Why Friday the 13th isn’t an unlucky date in Italy

Unlucky for some, but not for Italians. Here's why today's date isn't a cause for concern in Italy - but Friday the 17th is.

Why Friday the 13th isn't an unlucky date in Italy

When Friday the 13th rolls around, many of us from English-speaking countries might reconsider any risky plans. And it’s not exactly a popular date for weddings in much of the western world.

But if you’re in Italy, you don’t need to worry about it.

There’s no shortage of strongly-held superstitions in Italian culture, particularly in the south. But the idea of Friday the 13th being an inauspicious date is not among them.

Though the ‘unlucky 13’ concept is not unknown in Italy – likely thanks to the influence of American film and TV – here the number is in fact usually seen as good luck, if anything.

The number 17, however, is viewed with suspicion and Friday the 17th instead is seen as the unlucky date to beware of.

Just as some Western airlines avoid including the 13th row on planes, you might find number 17 omitted on Italian planes, street numbering, hotel floors, and so on – so even if you’re not the superstitious type, it’s handy to be aware of.

The reason for this is thought to be because in Roman numerals the number 17 (XVII) is an anagram of the Latin word VIXI, meaning ‘I have lived’: the use of the past tense apparently suggests death, and therefore bad luck. It’s less clear what’s so inauspicious about Friday.

So don’t be surprised if, next time Friday 17th rolls around, you notice some Italian shops and offices closed per scaramanzia’.

But why then does 13 often have a positive connotation in Italy instead?
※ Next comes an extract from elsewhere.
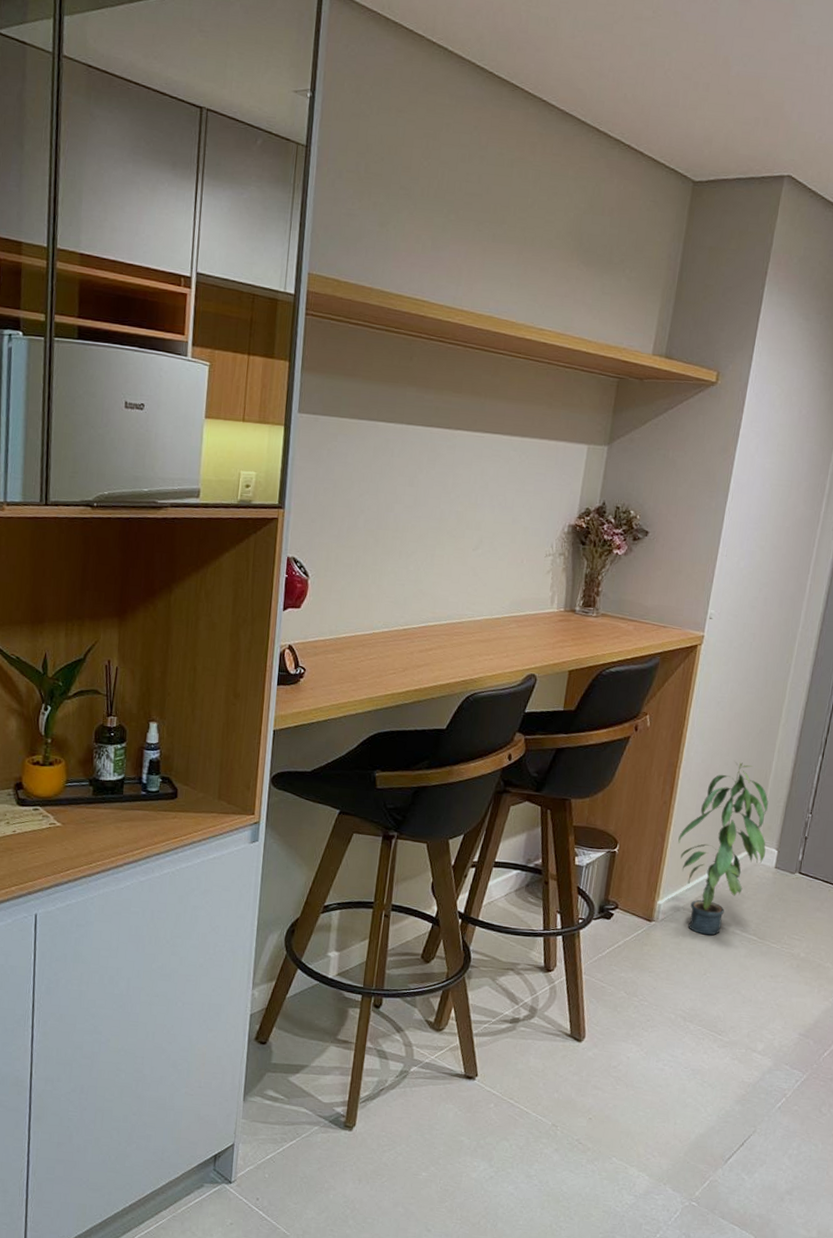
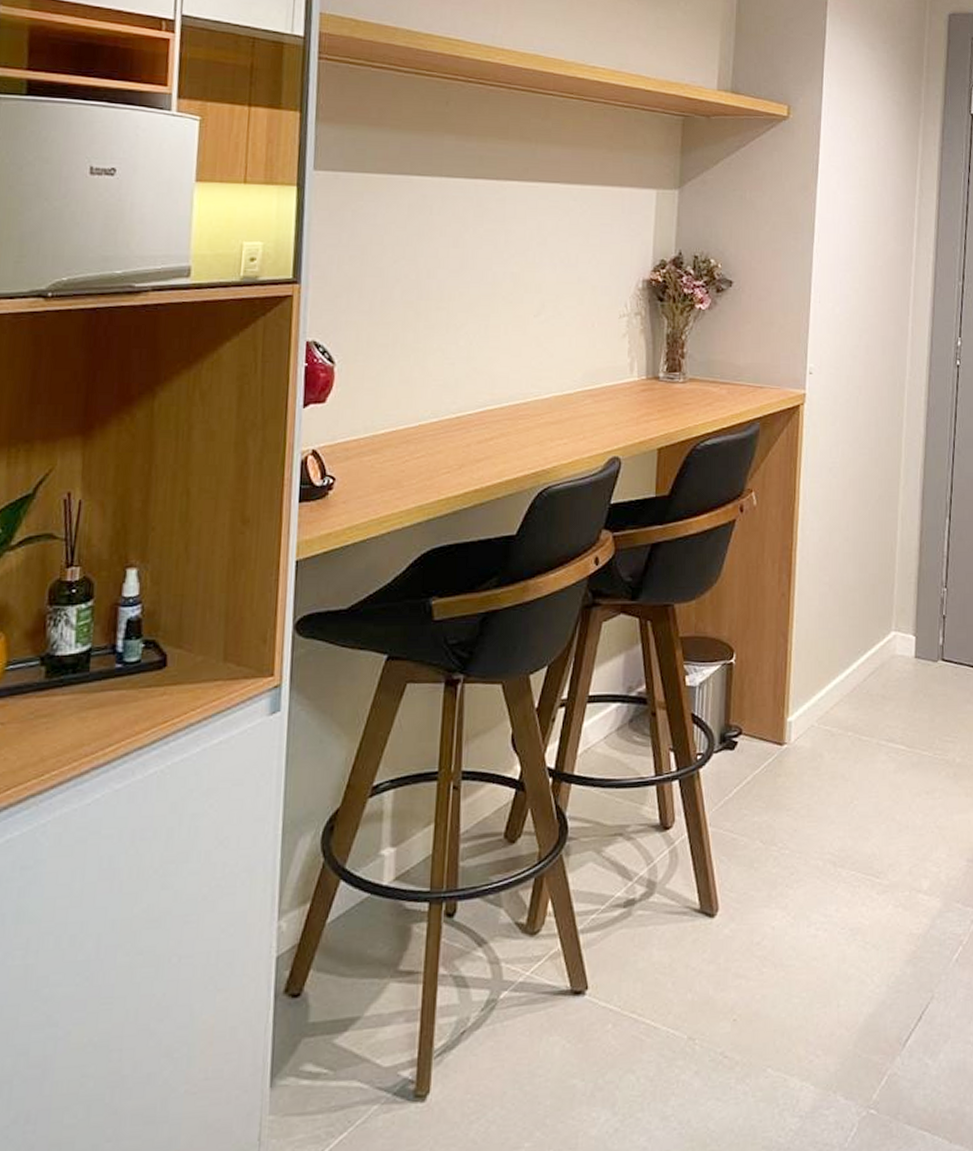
potted plant: present [678,761,769,936] -> none [803,535,902,752]

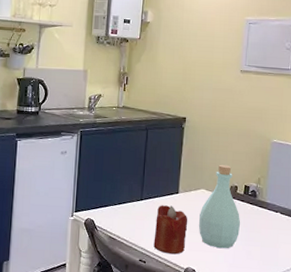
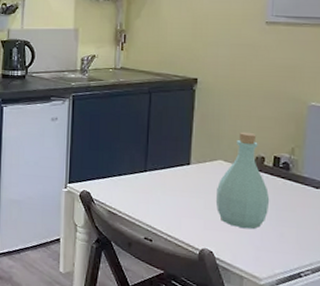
candle: present [153,205,188,255] -> none [161,177,203,234]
You may not be too surprised to learn that it’s because of football.

Ever heard of Totocalcio? It’s a football pools betting system in which players long tried to predict the results of 13 different matches.

There were triumphant calls of ho fatto tredici! – ‘I’ve done thirteen’ – among those who got them all right. The popular expression soon became used in other contexts to mean ‘I hit the jackpot’ or ‘that was a stroke of luck!’

From 2004, the number of games included in Totocalcio rose to 14, but you may still hear winners shout ‘ho fatto tredici’ regardless.

Other common Italian superstitions include touching iron (not wood) for good luck, not toasting with water, and never pouring wine with your left hand.